Just as the rich young ruler walked away sadly, the zeal burning in his heart, so too are we. We will do anything for the poor, except put ourselves on an equal level with them. Rich people will do anything for the poor, Karl Marx once said, except get off their backs; I say that all of our backs are broken, and we are all looking to the sky for redemption.

I never used to know the poor, and this was such a comfort to me. I could envision how I had helped them, in so many small ways, just based on what I had bought that day, the kind of grocery store I frequented. I didn’t know their names or heartbreaks or triumphs or dreams or visions. But then I started to read the words of Jesus, and he kept talking about them all the time; David too, and all the prophets many times over. And they all said the same thing, in so many words: blessed, blessed, blessed are the poor.

And conversely, to everyone else, to those with their boots on the necks of the poor, the rich and ruling, to those who wined and dined while suffering and misery was outside their door, those who offered sacrifices to God but did not treat others with mercy or kindness, it was all woe, woe, woe. And there came a point when I couldn’t ignore it away anymore: in the hierarchy of economics, I most certainly was at the top. And scripturally, this wasn’t the safest place to be. I found Jesus telling me to sell everything, give to the poor, devote myself to a king and a kingdom that was not going to come through the normal, powerful channels. And in return he promised me real relationship with God, the blessings of seeing miracles, and the heartaches and joys of community based in mutuality.

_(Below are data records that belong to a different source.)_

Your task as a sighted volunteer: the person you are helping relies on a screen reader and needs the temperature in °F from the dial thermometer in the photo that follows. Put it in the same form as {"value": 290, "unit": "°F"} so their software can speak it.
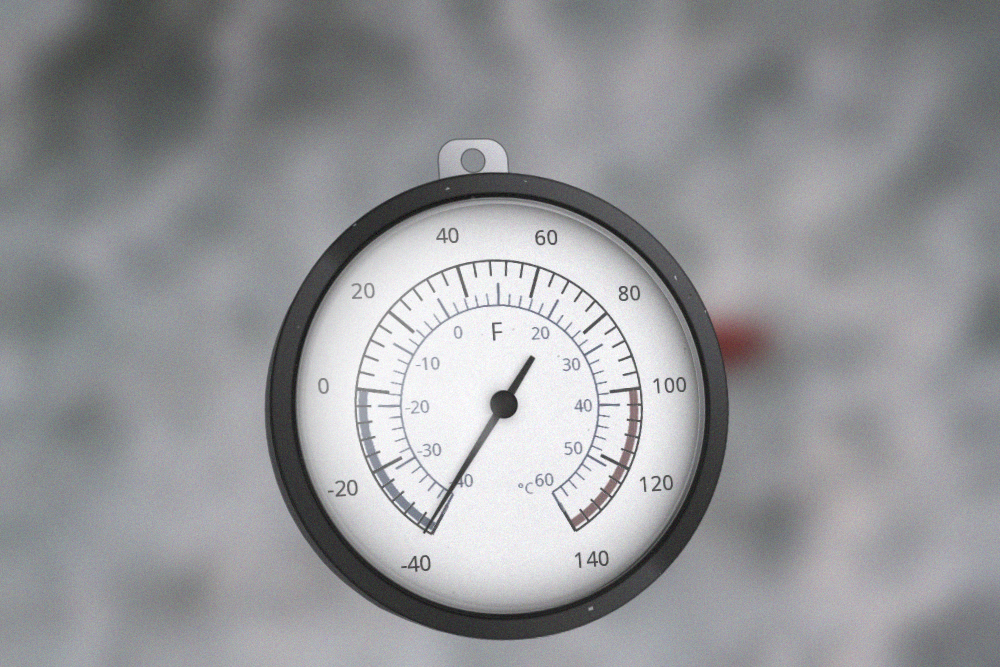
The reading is {"value": -38, "unit": "°F"}
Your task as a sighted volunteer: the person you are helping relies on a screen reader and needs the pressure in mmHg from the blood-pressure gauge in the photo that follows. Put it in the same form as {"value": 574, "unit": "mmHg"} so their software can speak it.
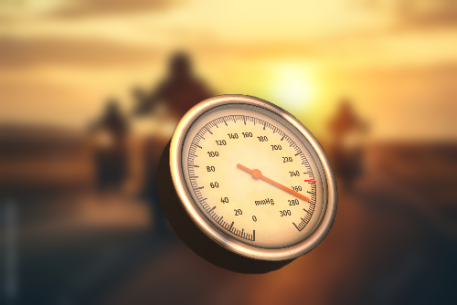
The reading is {"value": 270, "unit": "mmHg"}
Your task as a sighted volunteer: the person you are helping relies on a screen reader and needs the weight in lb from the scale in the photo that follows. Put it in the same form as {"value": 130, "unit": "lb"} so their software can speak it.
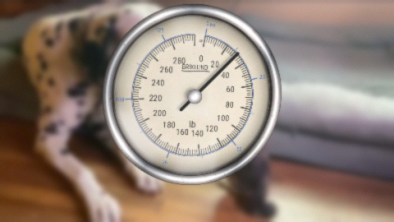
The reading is {"value": 30, "unit": "lb"}
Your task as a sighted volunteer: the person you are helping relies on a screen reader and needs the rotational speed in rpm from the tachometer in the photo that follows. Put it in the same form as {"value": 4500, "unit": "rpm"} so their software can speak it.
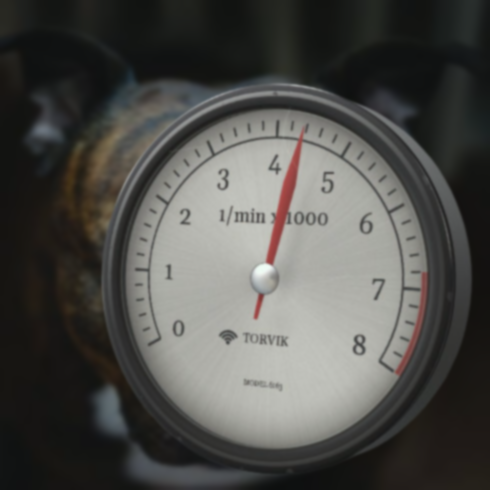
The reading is {"value": 4400, "unit": "rpm"}
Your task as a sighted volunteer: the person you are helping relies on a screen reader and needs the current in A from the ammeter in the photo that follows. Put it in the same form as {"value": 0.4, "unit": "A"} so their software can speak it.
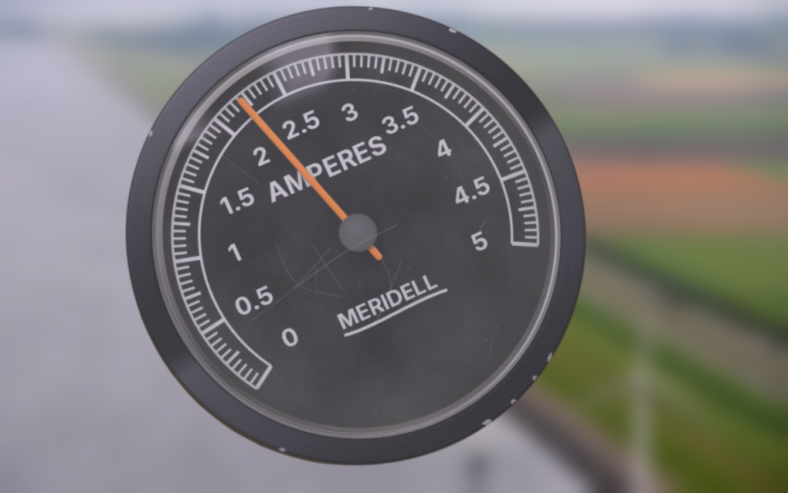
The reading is {"value": 2.2, "unit": "A"}
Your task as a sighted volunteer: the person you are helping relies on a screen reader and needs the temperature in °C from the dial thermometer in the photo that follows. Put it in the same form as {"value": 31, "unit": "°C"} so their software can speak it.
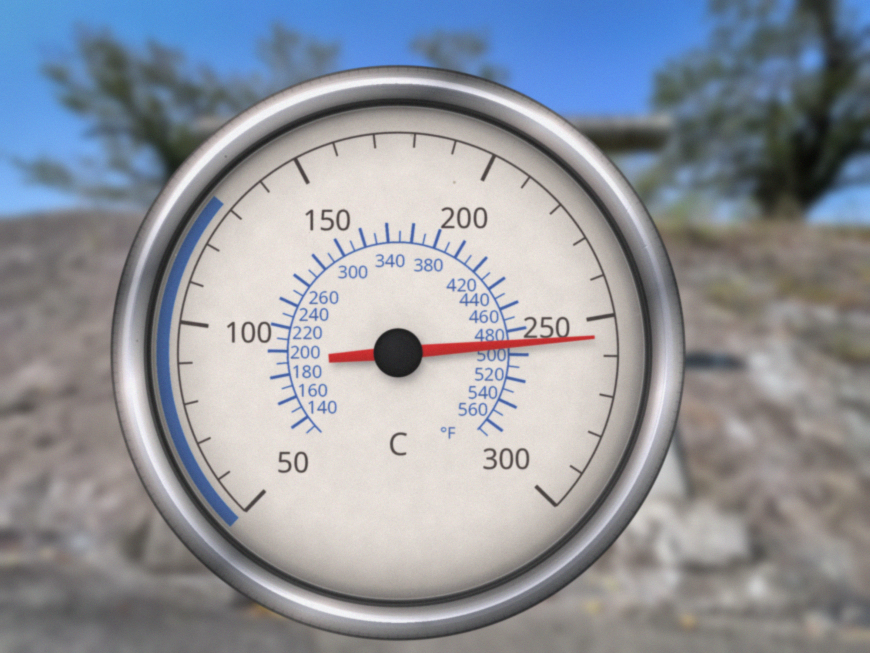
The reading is {"value": 255, "unit": "°C"}
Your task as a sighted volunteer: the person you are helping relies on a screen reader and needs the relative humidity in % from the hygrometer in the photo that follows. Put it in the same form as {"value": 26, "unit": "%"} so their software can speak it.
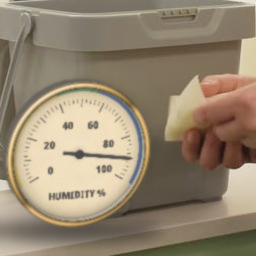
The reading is {"value": 90, "unit": "%"}
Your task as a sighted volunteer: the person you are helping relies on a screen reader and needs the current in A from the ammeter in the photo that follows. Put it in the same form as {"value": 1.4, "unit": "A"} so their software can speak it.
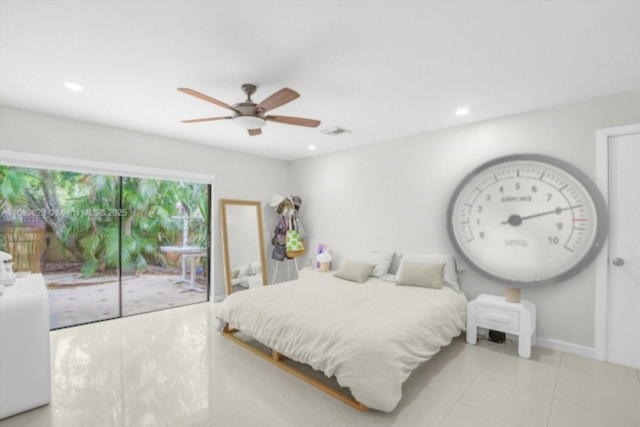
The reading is {"value": 8, "unit": "A"}
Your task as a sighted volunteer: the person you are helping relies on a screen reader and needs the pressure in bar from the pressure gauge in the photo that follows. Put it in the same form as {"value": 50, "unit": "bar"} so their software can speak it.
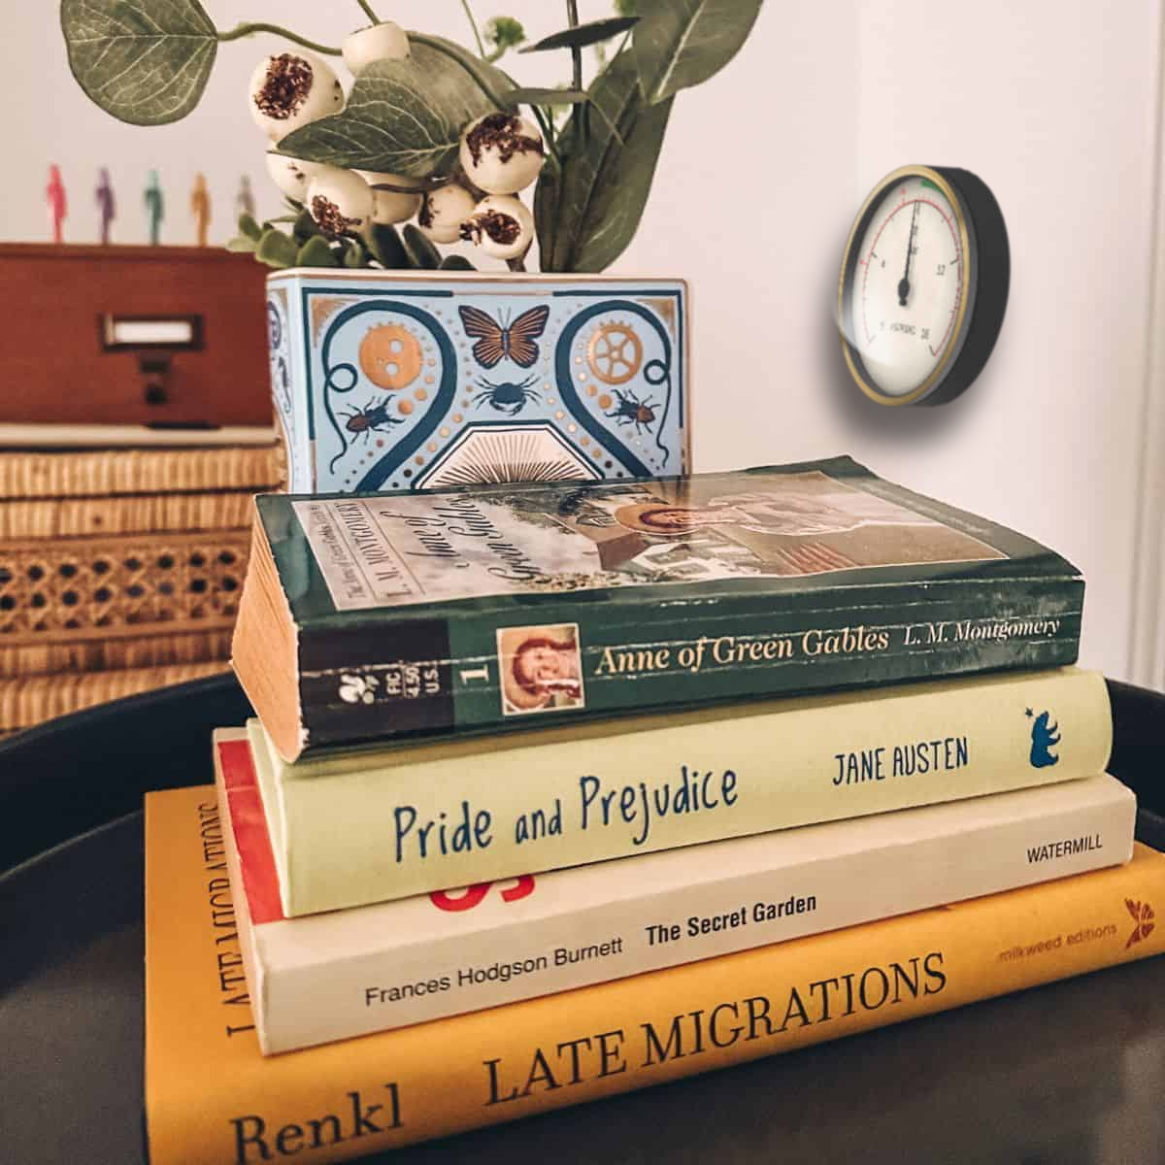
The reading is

And I believed it, every word. Thus, my life has taken a drastic turn. I now live with and interact with the poor on a daily basis. This has proved much more inconvenient than simply buying fair trade, but the benefits are immeasurable. The blessings piled up just as Jesus always said they would. I am starting to break out of a system that is entirely built on the backs of the poor, a system which, in turn, has oppressed me as well. The farther off the grid I go, the clearer I can see how poor I am in what really matters: kindness, mercy, justice, and relationships. But my coffers are being filled, even as I write this, by the kingdom that speaks less of rules and influence and more of redemption and liberation.